[begin DATA EXCERPTS]

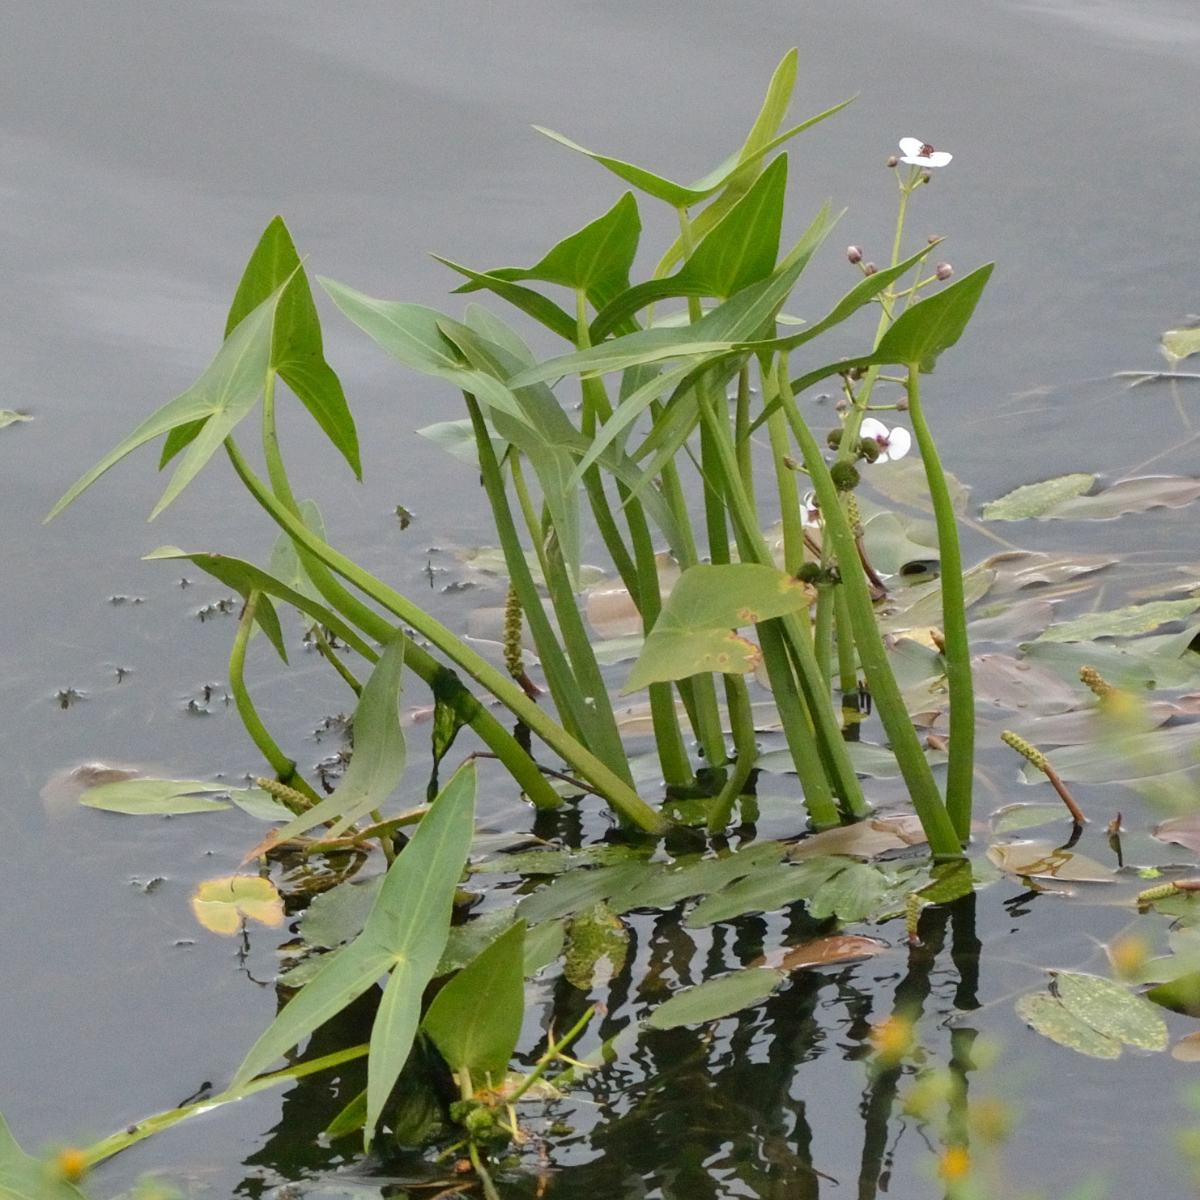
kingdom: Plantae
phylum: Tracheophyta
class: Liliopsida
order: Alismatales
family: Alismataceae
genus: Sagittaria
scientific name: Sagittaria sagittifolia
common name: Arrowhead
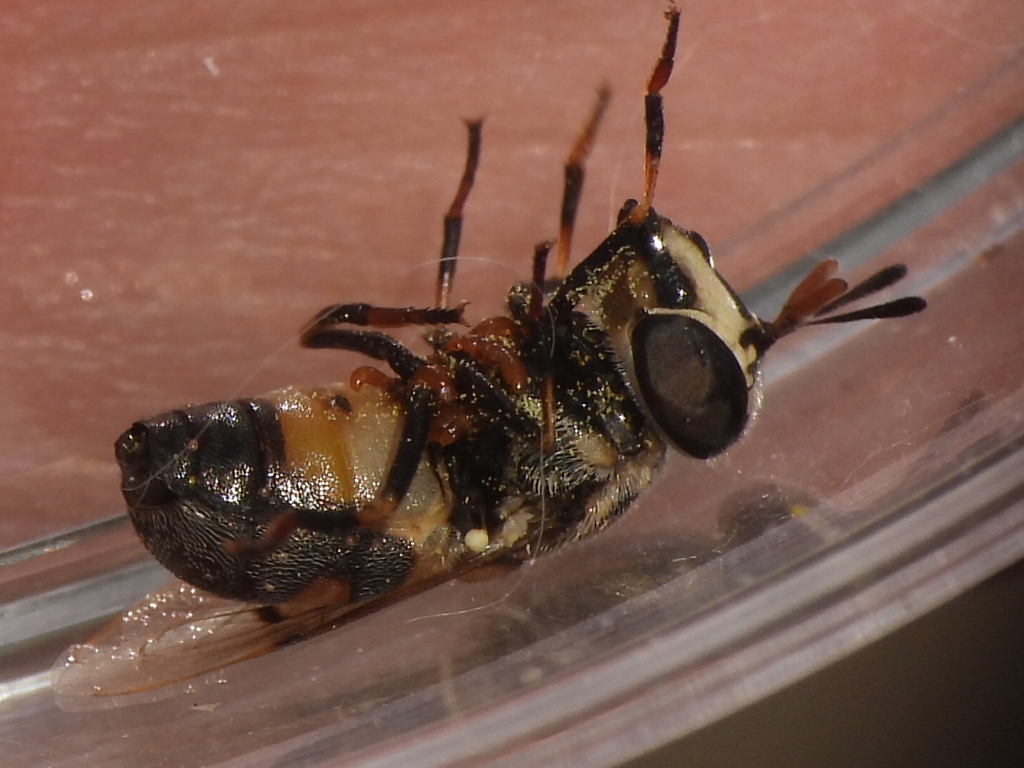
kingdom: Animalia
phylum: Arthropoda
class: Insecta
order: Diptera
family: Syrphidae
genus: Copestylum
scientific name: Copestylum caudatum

[end DATA EXCERPTS]

◆ **WHAT IS ASKED**:
Copy out the taxonomy lines of both rows word for word, without the pictures.

◆ **WRITTEN REPLY**:
kingdom: Plantae
phylum: Tracheophyta
class: Liliopsida
order: Alismatales
family: Alismataceae
genus: Sagittaria
scientific name: Sagittaria sagittifolia
common name: Arrowhead
kingdom: Animalia
phylum: Arthropoda
class: Insecta
order: Diptera
family: Syrphidae
genus: Copestylum
scientific name: Copestylum caudatum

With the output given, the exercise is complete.